*AIM*
Gather every line of the records that contains the string "endBound", and copy each one unchanged.

---- TASK DATA

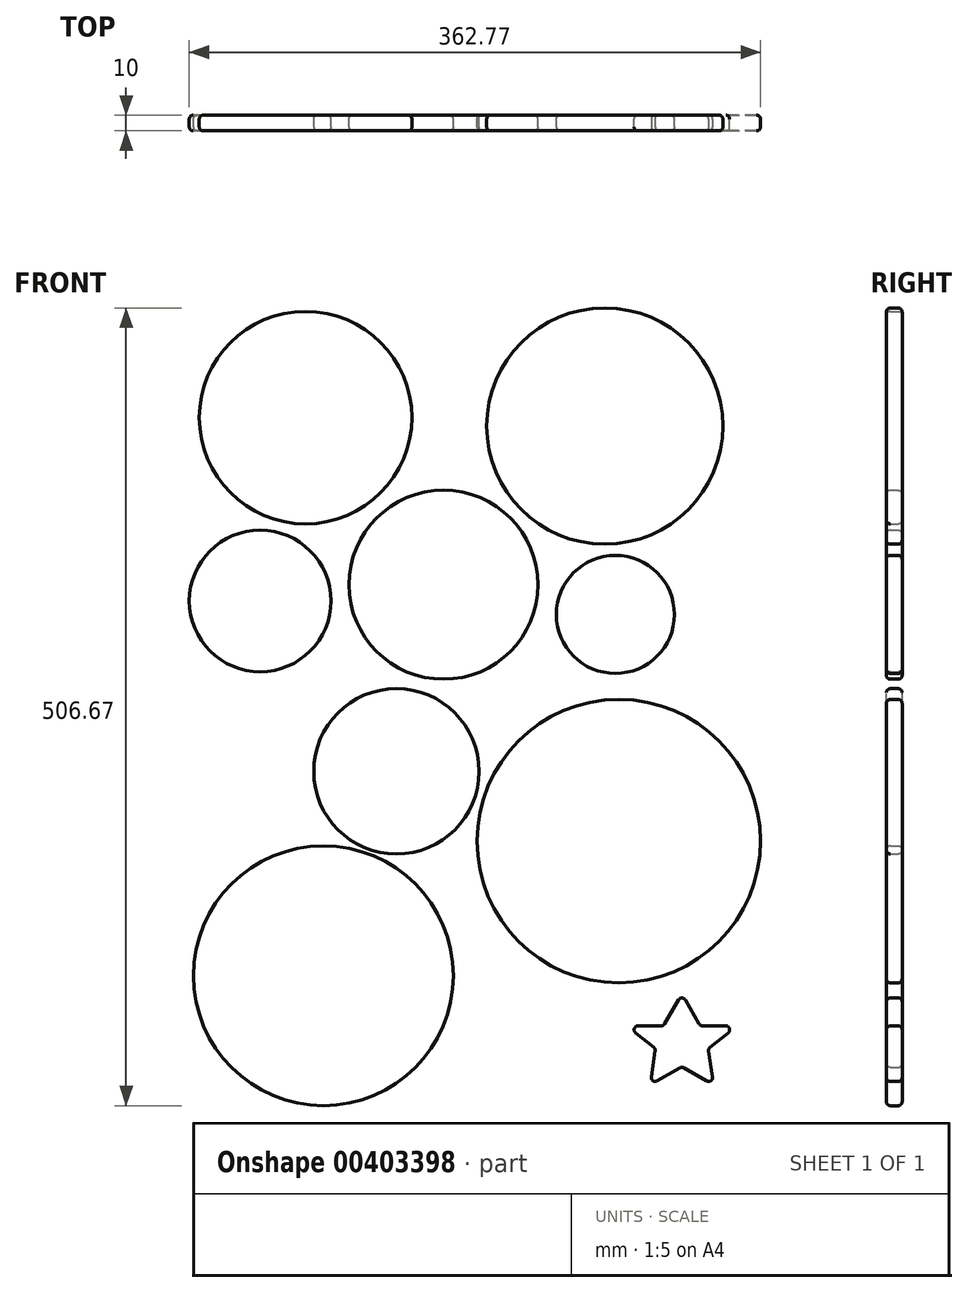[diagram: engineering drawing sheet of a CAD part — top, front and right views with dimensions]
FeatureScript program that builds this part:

--------
---- TASK DATA

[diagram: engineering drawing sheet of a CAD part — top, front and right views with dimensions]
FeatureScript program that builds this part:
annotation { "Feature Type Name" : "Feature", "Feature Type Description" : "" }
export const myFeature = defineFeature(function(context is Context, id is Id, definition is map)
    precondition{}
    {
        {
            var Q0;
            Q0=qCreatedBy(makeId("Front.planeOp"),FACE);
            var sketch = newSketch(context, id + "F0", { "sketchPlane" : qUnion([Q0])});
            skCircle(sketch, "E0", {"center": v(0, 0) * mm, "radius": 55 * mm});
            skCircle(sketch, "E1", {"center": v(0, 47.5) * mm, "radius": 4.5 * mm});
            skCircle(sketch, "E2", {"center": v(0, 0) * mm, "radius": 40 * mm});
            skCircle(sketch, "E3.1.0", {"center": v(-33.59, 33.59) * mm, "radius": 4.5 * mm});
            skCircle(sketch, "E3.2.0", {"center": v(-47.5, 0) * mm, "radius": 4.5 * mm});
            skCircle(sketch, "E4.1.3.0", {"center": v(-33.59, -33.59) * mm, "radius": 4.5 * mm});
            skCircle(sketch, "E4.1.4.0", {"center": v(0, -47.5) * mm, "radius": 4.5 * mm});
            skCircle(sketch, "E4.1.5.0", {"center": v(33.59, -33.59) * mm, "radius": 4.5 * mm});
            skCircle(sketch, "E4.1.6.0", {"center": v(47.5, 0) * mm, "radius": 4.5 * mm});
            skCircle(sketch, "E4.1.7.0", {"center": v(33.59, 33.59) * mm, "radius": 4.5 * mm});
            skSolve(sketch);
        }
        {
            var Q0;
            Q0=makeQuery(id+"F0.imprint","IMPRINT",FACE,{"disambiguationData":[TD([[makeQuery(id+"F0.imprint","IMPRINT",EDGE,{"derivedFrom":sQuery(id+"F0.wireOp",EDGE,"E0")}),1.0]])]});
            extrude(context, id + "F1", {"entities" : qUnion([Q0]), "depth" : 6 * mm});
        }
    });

--------
---- TASK DATA

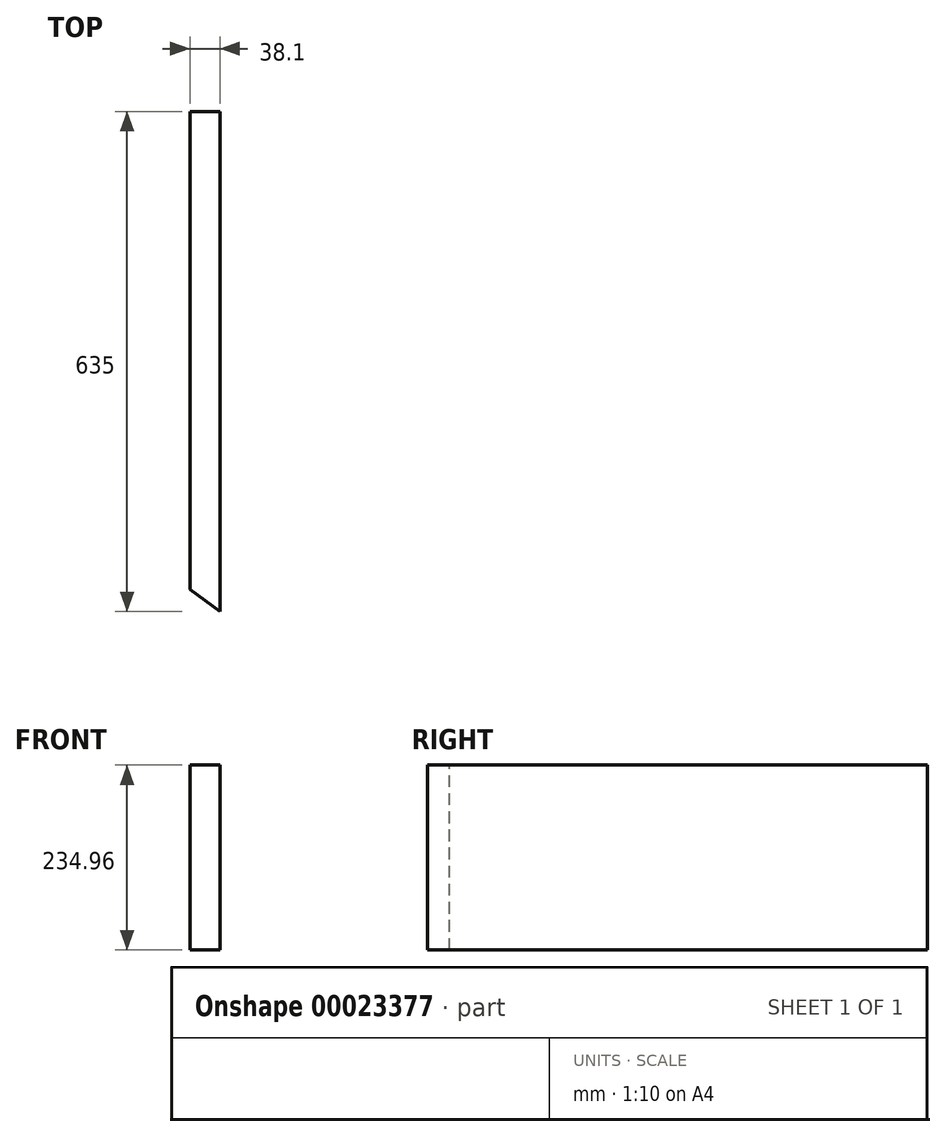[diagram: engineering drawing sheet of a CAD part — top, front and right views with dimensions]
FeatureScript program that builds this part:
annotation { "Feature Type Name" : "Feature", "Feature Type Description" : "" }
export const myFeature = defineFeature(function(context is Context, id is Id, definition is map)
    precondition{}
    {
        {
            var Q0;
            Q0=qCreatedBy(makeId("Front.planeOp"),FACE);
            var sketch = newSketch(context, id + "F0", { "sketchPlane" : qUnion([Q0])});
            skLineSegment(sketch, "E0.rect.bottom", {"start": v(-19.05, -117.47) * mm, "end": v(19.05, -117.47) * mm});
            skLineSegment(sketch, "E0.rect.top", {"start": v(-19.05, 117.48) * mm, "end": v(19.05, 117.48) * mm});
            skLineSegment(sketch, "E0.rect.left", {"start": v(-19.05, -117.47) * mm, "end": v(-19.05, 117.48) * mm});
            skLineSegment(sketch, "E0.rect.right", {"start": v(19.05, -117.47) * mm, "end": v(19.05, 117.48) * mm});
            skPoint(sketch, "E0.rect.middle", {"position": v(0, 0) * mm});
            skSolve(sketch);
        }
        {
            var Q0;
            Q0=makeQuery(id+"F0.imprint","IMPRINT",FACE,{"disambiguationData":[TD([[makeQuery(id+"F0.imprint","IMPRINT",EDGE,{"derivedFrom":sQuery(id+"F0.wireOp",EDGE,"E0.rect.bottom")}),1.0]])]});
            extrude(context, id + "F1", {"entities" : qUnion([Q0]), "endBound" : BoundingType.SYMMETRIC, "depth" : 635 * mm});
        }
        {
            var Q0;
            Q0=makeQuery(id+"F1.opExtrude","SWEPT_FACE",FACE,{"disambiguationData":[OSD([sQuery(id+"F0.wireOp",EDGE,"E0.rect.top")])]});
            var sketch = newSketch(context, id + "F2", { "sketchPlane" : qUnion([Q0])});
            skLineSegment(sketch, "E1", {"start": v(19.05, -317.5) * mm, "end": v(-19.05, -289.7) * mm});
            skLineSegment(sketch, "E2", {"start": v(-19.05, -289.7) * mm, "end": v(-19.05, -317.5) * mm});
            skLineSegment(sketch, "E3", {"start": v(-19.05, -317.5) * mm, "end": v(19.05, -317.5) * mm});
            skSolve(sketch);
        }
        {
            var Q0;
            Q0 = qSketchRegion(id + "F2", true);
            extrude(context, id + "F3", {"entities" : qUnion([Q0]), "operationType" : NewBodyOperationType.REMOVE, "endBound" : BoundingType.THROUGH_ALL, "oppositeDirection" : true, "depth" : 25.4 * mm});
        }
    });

--------

*REPLY*
            extrude(context, id + "F1", {"entities" : qUnion([Q0]), "endBound" : BoundingType.SYMMETRIC, "depth" : 635 * mm});
            extrude(context, id + "F3", {"entities" : qUnion([Q0]), "operationType" : NewBodyOperationType.REMOVE, "endBound" : BoundingType.THROUGH_ALL, "oppositeDirection" : true, "depth" : 25.4 * mm});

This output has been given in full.